Le 20 juillet 1677 est célébré à Blois le mariage protestant de Marguerite HIARDIN veuve JOUANNEAU avec Jean SAUVAGEOT, également écrit dans certains actes SAUVAGEAU. Lui aussi est marchand boutonnier, originaire de Bourg-Neuf, quartier de Couches en Saône-et-Loire. Ses parents Salomon SAUVAGEOT qualifié de marchand et de ma^tre charpentier (décédé avant janvier 1674) & Anne BELOT (décédée à Buxy en Saône-et-Loire en avril 1982) sont également de la religion réformée.
« Du Jeudy vint Juillet 1677
Aujourd huy vint Juillet 1677 a este Beny le mariage
d’entre Jean Sauvageot Boutonnier natif de borneuf [bourgneuf sur l’autre exemplaire]
en bourgogne fils de deffunct Salomon Sauvageot aussy
marchand et d’anne Belot ses pere et mere d une part
et marguerite Yardin vefve feu [de deffunct sur l’autre acte] Jacques Jouanneau d autre
part et a ledict espoux este aage de vingt deux ans
et ladite espouse de trente deux ans a la celebration duquel mariage
ont assisté de la part dudict Sauvageot les Srs Jean fremi
et Jerome fremi freres du pays de bourgogne fils
fils [sic] amis, et de la part de ladite yardin Jean Yardin son
pere et jean yardin son frere lequel mariage a este
Beny par monsr Janiçon ministre de cette eglise ledict
yardin pere a desclare ne scavoir signer de ce enquis.
[rajouté à droite] et ledit jean fremi »
Signé :
– Janiçon
– J Sauvageot
– Margree rite yiar din
– Jean hiardin
– J fremy
Comme nous le voyons, Jean FRÉMY et son frère Jérôme FRÉMY « du Pays de Bourgogne » amis du marié sont présents.
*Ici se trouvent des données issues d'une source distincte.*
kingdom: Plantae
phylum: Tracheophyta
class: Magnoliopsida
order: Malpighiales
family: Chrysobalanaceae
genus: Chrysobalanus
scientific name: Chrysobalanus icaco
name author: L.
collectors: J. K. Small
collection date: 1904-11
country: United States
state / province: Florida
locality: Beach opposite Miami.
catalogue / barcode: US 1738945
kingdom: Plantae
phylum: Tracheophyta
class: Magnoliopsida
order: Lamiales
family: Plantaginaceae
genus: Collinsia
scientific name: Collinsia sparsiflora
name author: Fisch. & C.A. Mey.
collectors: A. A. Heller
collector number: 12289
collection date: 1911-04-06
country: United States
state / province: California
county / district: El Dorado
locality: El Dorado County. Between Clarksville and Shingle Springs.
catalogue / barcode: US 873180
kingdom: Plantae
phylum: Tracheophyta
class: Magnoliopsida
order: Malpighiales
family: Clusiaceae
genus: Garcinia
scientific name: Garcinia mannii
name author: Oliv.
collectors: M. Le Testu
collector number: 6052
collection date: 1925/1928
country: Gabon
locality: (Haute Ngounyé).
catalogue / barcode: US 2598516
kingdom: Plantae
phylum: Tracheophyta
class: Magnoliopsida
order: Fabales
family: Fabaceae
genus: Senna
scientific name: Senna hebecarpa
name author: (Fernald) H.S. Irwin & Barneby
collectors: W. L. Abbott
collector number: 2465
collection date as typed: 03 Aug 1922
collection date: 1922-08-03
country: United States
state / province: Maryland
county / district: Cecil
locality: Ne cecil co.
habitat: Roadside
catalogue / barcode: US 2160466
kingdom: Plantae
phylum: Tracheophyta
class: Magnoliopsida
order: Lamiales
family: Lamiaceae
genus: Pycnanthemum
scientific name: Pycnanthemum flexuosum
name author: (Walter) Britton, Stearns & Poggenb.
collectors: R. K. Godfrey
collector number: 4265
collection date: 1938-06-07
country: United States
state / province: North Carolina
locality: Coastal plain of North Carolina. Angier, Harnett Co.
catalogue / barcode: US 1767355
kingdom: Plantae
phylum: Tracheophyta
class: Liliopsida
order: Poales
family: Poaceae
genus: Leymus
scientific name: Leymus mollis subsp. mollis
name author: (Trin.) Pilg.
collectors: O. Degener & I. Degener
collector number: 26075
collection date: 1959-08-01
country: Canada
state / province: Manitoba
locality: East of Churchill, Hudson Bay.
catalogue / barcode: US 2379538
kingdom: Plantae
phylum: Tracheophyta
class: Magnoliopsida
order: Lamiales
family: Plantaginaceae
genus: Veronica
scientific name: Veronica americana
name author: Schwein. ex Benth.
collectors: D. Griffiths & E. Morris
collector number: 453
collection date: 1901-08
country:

Nous ne verrons jamais plus Jérôme dans les actes.
Le couple aura trois enfants. Pierre mourra à l’âge de un ans, Nous reviendrons sur les deux autres Jean & Jeanne lors de leur mariage.
Jean SAUVAGEOT décède à Blois le 04 octobre 1680. Il est inhumé, de toute évidence dans le cimetière protestant le lendemain.